Gastrulation occurs early in mouse development and specifies the three germ layers. The epiblast cells, present before gastrulation, lose potency and transition from pluripotency to multipotent endoderm, mesoderm or ectoderm cells. The gene Mix1 homeobox-like 1 (Mixl1) is vital for this process of gastrulation. Mixl1 is typically expressed in the primitive streak region, a region in the posterior of the mouse embryo from which the mesoderm and endoderm lineages arise. Mixl1-null mice models fail to gastrulate or form endoderm. In vitro experiments involving the in vitro counterpart to the epiblast, epiblast stem cells (EpiSC), suggest that the timing of Mixl1 expression biases the outcome of differentiation. However, it is unknown what role Mixl1 carries out during gastrulation.

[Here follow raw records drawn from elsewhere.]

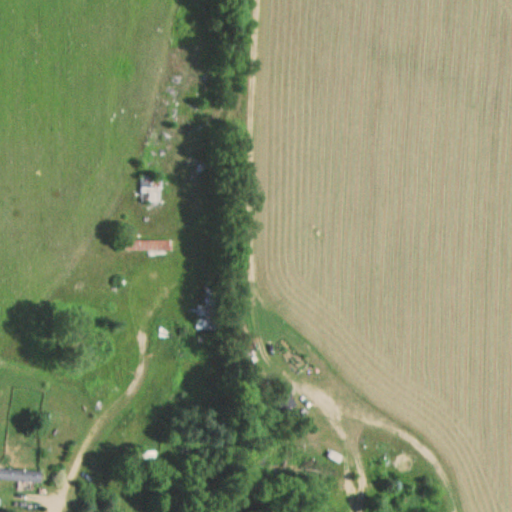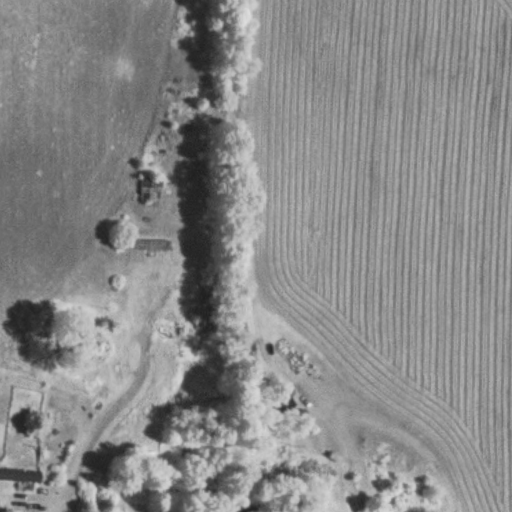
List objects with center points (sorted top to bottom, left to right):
building: (149, 190)
building: (146, 245)
building: (205, 313)
building: (280, 400)
road: (397, 433)
building: (19, 476)
building: (353, 492)
road: (53, 504)
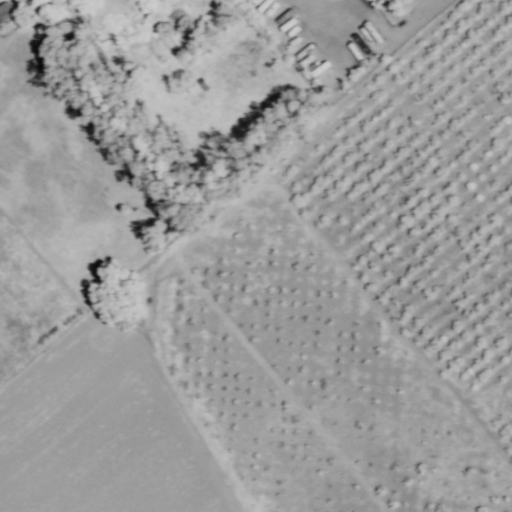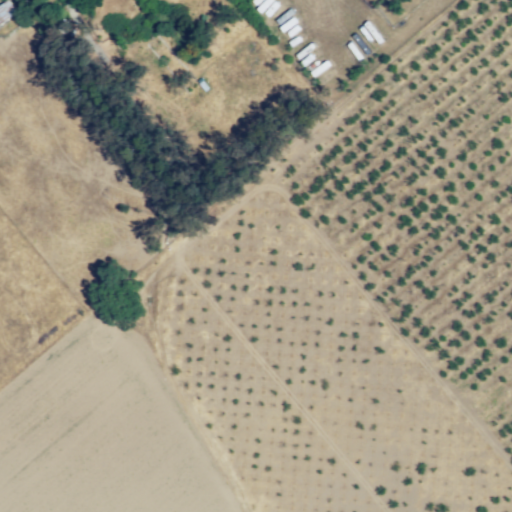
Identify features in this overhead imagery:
building: (6, 10)
building: (6, 11)
crop: (115, 423)
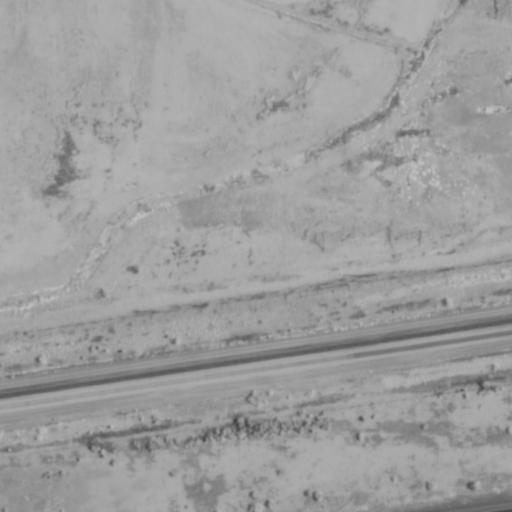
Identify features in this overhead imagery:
railway: (256, 354)
railway: (256, 369)
road: (256, 394)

To build a gene regulatory network (GRN) of endoderm differentiation, focusing on Mixl1, we differentiated EpiSC lines to model gastrulation and analysed the transcriptome (RNA-seq), chromatin availability (ATAC-seq) and Mixl1 binding activity (ChIP-seq). In addition to utilising established methods to determine the direct effector targets of Mixl1, we also developed a novel ATAC-seq analysis pipeline to predict the GRN of endoderm differentiation.A combination of differential chromatin availability and transcription factor binding prediction using ATAC-seq footprinting was used to expand the GRN past the direct targets of Mixl1. This provides a method to form testable hypotheses on the mechanistics of Mixl1 function, based on the second level of the Mixl1 GRN.
This study provides an understanding of the molecular mechanisms involved in the specification of the endoderm lineage and sheds light on the role of Mixl1 in the early mouse embryo.